Why

Paper presentation is an important ritual in academia. It is a site in which scholars sound and resonate with knowledge, physically and intellectually. Deemed professionally significant, however, the practice of paper presentation is under-considered in almost all contexts of praxis. In humanities disciplines especially, scholars deliver their papers by reading them. The practice of reading prioritizes reason over emotion. The lack of a conscious engagement with the expressive, emotive, sense-based potentials of speech often makes audience’s experience of hearing a paper dull and uninteresting.
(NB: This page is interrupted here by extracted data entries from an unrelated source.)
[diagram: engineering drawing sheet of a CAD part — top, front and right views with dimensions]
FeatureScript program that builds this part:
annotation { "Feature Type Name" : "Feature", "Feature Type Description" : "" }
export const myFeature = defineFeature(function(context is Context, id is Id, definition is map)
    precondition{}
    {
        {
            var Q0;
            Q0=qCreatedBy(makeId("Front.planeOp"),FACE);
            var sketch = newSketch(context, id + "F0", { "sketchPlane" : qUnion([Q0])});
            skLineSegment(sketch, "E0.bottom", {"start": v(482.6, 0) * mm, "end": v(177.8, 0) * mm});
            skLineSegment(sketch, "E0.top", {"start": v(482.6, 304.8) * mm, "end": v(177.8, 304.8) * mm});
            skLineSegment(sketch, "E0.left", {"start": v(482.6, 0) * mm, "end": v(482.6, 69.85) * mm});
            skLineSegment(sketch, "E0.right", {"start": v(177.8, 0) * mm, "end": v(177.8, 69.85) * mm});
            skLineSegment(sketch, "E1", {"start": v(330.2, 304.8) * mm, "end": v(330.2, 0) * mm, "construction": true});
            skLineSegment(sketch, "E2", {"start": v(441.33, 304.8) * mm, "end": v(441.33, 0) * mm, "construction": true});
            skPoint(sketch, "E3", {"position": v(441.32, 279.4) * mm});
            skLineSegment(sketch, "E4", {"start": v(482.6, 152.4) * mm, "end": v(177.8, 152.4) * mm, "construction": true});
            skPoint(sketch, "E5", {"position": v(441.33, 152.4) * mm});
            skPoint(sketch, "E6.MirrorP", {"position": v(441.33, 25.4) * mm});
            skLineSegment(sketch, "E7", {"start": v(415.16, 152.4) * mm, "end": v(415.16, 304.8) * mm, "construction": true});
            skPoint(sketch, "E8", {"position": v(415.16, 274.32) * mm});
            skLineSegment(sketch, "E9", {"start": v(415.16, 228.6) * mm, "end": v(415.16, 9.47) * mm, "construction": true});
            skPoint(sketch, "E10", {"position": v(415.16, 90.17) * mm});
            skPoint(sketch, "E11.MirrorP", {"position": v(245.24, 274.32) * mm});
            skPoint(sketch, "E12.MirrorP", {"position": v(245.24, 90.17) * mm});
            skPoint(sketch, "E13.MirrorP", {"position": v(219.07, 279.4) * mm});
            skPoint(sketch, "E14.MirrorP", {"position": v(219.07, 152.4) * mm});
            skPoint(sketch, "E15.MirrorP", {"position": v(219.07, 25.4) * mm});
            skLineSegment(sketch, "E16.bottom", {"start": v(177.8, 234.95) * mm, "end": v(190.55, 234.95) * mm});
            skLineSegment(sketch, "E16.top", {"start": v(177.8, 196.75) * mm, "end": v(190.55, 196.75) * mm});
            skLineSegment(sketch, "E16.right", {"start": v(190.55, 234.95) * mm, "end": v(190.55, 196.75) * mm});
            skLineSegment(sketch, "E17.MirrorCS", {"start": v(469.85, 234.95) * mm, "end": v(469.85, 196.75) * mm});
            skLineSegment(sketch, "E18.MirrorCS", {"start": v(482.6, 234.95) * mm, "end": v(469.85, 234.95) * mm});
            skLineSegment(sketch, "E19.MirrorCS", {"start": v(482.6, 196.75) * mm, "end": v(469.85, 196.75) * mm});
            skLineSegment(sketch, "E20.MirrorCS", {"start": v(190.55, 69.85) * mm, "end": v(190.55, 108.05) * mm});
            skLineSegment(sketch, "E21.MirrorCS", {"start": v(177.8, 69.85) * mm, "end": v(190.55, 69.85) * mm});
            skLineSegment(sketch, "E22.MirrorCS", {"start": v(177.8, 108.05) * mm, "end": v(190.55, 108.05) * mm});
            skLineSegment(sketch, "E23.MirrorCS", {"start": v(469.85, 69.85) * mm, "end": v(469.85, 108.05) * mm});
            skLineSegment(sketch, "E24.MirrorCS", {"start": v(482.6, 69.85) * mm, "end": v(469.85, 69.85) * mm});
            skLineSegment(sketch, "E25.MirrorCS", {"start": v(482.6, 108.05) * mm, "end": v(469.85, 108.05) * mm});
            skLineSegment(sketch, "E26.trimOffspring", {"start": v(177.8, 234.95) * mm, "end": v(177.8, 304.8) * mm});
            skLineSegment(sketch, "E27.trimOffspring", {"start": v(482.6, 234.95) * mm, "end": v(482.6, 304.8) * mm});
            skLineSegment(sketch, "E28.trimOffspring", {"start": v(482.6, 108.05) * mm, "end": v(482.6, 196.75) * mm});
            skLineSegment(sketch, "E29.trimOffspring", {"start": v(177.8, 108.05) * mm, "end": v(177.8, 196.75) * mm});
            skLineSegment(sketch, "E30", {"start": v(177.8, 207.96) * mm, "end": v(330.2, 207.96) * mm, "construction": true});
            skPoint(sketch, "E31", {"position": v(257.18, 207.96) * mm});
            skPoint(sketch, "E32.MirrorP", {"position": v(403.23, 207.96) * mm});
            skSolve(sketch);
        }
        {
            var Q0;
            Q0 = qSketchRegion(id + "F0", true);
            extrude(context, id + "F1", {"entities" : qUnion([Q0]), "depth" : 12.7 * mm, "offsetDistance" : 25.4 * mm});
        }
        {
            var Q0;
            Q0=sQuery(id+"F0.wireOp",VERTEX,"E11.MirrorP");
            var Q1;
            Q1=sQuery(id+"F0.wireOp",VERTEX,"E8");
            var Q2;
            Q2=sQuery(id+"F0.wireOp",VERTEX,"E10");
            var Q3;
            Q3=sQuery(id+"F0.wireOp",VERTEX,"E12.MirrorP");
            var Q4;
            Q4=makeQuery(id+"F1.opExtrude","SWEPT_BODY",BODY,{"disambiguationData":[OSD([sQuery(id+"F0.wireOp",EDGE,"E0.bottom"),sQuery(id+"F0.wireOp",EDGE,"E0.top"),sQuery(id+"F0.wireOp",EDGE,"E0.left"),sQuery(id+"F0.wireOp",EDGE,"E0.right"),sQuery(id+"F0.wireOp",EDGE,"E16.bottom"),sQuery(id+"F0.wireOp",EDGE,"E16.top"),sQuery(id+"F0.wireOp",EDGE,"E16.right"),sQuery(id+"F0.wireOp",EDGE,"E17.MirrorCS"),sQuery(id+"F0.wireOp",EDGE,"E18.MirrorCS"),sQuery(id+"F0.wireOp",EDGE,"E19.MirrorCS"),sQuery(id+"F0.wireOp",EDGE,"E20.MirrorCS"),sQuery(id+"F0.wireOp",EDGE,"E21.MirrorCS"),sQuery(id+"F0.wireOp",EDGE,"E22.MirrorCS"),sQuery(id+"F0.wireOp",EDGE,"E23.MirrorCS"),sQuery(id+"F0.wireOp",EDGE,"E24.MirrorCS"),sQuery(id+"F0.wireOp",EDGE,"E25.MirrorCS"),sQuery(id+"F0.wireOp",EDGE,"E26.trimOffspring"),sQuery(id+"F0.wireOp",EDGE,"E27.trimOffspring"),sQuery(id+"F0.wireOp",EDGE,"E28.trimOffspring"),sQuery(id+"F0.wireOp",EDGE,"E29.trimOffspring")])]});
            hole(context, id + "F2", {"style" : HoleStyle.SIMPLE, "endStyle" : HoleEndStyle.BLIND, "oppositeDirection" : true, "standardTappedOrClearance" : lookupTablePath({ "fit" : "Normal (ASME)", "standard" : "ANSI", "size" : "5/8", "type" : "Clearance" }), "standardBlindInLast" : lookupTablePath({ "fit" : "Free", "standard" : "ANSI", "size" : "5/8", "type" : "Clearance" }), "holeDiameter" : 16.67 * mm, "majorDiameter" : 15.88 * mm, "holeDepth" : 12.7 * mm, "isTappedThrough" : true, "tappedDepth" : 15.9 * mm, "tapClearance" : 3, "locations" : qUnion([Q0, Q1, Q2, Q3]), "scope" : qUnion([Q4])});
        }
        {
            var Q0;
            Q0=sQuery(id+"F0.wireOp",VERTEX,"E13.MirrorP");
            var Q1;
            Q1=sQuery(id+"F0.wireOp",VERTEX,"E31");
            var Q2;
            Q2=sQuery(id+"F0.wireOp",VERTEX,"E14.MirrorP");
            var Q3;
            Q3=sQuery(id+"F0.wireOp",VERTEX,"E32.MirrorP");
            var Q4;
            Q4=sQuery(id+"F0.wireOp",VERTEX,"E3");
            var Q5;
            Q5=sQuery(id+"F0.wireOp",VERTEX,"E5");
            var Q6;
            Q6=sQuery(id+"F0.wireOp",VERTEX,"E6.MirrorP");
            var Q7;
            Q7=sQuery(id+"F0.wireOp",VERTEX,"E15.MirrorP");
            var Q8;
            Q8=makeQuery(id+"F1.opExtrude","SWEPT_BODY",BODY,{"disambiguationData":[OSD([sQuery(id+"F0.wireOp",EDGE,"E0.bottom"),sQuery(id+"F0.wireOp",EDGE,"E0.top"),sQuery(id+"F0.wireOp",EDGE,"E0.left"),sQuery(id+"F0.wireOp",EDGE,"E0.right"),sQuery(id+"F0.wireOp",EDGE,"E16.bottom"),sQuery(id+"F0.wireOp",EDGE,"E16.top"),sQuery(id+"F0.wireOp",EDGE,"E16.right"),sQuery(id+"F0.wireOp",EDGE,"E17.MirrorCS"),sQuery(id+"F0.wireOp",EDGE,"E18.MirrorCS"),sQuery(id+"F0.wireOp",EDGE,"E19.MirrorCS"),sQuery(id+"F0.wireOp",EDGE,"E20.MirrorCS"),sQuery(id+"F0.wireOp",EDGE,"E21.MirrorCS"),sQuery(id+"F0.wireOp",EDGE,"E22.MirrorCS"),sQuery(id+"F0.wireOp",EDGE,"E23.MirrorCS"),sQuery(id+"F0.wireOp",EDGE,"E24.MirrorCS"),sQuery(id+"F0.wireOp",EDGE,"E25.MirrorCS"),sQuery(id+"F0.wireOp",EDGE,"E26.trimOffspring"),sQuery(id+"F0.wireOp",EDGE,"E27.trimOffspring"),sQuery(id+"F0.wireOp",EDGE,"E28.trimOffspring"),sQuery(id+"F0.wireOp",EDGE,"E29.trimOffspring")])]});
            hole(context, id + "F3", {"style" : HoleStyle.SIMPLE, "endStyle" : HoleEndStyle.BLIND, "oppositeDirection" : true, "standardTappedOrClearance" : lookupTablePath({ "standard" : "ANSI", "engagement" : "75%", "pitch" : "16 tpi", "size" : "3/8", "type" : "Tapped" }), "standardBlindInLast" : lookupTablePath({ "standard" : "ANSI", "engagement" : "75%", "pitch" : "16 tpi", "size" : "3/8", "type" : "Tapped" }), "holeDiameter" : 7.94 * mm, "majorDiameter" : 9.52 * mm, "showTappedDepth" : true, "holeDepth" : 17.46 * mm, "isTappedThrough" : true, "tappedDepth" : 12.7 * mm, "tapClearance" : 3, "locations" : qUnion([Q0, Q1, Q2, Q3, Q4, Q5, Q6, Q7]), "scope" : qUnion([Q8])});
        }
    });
Reading reinforces the privileging of text over act, of print over speech. Print as a medium to express scholarly content connotes permanence; speech, by contrast, is a performance-based mode that is transient and inextricably tied to its temporal and spatial context. As a fixed object, a printed academic text can be used to construct a disembodied “reality” – the reality of an objective academic past, the grand narrative of the history of academic knowledge.* The act of reading an academic text as it is written promotes the value of permanence and context-free interpretations.

A critical software project, Paperphone provokes emerging conversations related to scholarly communication that foregrounds sound and voice. Enacting the performative possibility of knowledge transmission, this project encourages scholars to interpret meaning of scholarly texts through a sense-based engagement. This modal redefinition will hopefully spark a fruitful interplay among various intellectual, emotional, and other imaginative and sense-based relationships to texts.

*In his essays in Text and Act (1995), Richard Taruskin exposes the dominance of musical notation over performances in musicological research. The privileging of scores over performances in musicological research is illustrative of an underpinning ideology also found in print culture. Unlike performance, notated scores presume music as a fixed object, one that is unchanged by its context. Similarly, scholarship in the print medium connotes fixity.